Mobility puts more pressure on security

As the mobile market continues to heat up, even surpassing that of the desktop, it is important for corporations to maintain a high level of security around these devices.

Companies will have to battle the many standards that surround mobile security, not to mention the decreasing costs, according to Steve Rampado, a security services analyst at professional services firm Deloitte and Touche.

As the costs continue to decline, there is not much stopping employees from heading to Future Shop, or other retailers, and buying a laptop – thereby foregoing IT completely, Rampado said from his Kitchener, Ont. office.

“This will bypass all efforts to secure devices to a gateway – if people are just bringing them in from outside and plugging them into a boardroom,” Rampado said. “(Mobile devices) are coming out of the box and they are not security-enabled.”

Many laptops, he said, geared to the home user are making their way into corporations.

Deloitte’s message is for people to “please take precautions,” Rampado said.

Jason Conyard, director of wireless product management at Symantec Corp. in Cupertino, Calif., said the first part of building a secure wireless infrastructure is to make sure you have a secure wired infrastructure.

“Building or adding on wireless capabilities to an infrastructure that is not secure, is not healthy,” Conyard said. He added that the mobile devices seem to be outpacing the networks they should be running on, in terms of technical ability.

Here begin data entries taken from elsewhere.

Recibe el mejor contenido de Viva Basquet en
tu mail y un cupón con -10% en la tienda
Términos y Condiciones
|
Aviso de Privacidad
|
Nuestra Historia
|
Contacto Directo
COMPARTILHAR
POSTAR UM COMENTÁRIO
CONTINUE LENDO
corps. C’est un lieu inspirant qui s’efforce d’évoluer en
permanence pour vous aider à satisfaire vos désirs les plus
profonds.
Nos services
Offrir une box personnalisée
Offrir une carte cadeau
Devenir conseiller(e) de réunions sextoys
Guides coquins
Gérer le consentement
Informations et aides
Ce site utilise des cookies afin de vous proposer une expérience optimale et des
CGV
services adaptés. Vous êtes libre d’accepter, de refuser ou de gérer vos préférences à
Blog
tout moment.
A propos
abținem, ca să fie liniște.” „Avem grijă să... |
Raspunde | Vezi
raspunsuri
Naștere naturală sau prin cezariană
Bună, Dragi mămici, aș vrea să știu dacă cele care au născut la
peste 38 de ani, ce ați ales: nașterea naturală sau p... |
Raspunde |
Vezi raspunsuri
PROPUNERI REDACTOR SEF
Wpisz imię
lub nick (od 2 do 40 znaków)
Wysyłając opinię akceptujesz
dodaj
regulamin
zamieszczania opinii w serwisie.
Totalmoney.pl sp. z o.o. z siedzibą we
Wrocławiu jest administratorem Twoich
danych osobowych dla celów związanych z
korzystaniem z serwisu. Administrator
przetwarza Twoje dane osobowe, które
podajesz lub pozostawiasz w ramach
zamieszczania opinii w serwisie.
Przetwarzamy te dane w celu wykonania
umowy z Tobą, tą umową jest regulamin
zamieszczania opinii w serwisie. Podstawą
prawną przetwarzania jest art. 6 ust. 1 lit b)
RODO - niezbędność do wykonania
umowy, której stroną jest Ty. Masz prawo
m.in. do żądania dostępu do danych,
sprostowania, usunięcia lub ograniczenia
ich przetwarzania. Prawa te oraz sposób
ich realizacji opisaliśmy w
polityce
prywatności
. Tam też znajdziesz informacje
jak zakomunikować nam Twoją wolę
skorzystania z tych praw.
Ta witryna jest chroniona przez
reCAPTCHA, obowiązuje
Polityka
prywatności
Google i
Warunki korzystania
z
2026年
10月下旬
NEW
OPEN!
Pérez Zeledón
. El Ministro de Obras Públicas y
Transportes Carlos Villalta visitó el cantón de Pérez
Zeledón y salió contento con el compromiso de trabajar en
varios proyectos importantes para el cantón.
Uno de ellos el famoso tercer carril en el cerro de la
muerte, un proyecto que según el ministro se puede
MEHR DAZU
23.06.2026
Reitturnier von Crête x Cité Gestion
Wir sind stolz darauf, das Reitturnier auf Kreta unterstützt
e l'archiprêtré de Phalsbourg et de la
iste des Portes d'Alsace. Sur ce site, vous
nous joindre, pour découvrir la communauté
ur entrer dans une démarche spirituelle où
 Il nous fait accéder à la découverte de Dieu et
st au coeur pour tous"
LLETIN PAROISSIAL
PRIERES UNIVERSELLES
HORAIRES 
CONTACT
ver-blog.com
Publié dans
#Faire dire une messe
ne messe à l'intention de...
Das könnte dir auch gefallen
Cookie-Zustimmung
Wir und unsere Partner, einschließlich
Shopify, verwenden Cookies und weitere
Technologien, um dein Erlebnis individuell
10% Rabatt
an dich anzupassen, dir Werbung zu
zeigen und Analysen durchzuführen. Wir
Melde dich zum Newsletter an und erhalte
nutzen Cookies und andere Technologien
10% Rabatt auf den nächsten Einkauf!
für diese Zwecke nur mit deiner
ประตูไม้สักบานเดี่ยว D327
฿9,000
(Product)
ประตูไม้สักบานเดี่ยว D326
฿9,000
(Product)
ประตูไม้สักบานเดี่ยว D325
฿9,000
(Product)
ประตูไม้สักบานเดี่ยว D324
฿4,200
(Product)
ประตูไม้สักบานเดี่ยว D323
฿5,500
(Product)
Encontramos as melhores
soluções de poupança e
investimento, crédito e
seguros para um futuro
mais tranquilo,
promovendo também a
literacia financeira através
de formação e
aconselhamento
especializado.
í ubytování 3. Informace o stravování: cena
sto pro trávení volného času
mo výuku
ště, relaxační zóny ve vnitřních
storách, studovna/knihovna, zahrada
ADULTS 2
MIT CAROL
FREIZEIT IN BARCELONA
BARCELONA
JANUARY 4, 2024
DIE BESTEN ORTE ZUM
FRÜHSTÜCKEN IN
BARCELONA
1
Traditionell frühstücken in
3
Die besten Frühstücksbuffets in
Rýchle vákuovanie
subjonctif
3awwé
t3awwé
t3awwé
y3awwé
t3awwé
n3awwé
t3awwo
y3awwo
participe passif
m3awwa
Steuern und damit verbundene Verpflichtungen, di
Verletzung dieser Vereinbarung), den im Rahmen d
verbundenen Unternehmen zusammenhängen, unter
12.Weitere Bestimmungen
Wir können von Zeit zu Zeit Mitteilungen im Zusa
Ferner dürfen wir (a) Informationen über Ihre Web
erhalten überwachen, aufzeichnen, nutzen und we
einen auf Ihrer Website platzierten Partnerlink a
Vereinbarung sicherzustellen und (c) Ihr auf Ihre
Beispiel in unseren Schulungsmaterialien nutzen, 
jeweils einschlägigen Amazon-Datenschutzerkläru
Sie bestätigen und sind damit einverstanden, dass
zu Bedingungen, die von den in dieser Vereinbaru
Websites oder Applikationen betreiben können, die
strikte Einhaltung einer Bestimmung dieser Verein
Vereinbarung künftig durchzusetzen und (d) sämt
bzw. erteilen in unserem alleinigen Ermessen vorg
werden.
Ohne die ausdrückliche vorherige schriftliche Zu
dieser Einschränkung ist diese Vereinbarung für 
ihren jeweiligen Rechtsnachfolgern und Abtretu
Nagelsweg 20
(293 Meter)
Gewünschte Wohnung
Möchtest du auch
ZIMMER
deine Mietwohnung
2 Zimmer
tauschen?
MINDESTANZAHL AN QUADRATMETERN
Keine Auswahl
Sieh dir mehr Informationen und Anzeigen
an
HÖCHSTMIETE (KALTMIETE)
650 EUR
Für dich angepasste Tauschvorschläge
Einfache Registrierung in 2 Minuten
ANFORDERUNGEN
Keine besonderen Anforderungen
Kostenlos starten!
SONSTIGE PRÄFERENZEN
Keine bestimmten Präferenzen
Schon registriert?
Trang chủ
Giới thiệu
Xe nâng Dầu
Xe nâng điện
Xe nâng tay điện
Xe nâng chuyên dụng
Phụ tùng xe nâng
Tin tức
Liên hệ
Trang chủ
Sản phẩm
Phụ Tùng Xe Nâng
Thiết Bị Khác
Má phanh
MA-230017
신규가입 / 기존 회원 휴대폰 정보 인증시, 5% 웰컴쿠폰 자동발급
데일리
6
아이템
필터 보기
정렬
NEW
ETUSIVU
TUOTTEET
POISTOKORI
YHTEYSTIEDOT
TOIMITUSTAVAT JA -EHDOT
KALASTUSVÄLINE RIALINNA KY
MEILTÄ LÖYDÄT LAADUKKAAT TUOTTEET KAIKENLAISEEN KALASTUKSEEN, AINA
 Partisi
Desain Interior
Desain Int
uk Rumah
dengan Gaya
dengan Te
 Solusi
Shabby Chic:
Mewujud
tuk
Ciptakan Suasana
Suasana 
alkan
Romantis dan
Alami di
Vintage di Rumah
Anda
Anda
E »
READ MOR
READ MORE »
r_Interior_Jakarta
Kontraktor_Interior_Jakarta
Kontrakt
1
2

Toni Rosati, vice-president of marketing for Mississauga, Ont.-based Certicom, a wireless security solutions company, said enterprises really seem to want to find a way to use the applications they used for desktops. He noted this is a good thing because many of the different uses people have for laptops are those they had for desktops – e-mail, calendaring and Web browsing.

Rosati said virtual private networks (VPN) allow enterprises to extend networks over the Internet through secure tunnels.

Doug Cooper, country manager for Intel of Canada, said IT departments should incorporate profiles and access codes for people wanting to sign onto a network via a mobile device. It is also important to have an inside firewall.

“The good news for IT is that this is a pretty straightforward roadmap,” Cooper said.

Conyard suggested using authentication software or even taking advantage of biometrics technology embedded into devices, such as fingerprint readers.

The practice of war driving – whereby crackers literally drive around in search of vulnerable wireless networks via a mobile device – is another consideration, according to Conyard and Rampado.

Conyard advised companies to encrypt not only on-device data but the air connection as well. He said 802.11b, an air connection, is not secure.

Rampado called war driving one of the biggest concerns.

“It is out there. You can go on the Net and there are access point mapping sites. It’s turning into a hobby for hackers,” he said.

Along with encryption, VPNs and authentication to the networks, fighting an insecure wireless infrastructure takes frequent monitoring and frequent auditing.

Rampado said there has also been talk of wireless intrusion detection systems, but he hasn’t come across any yet.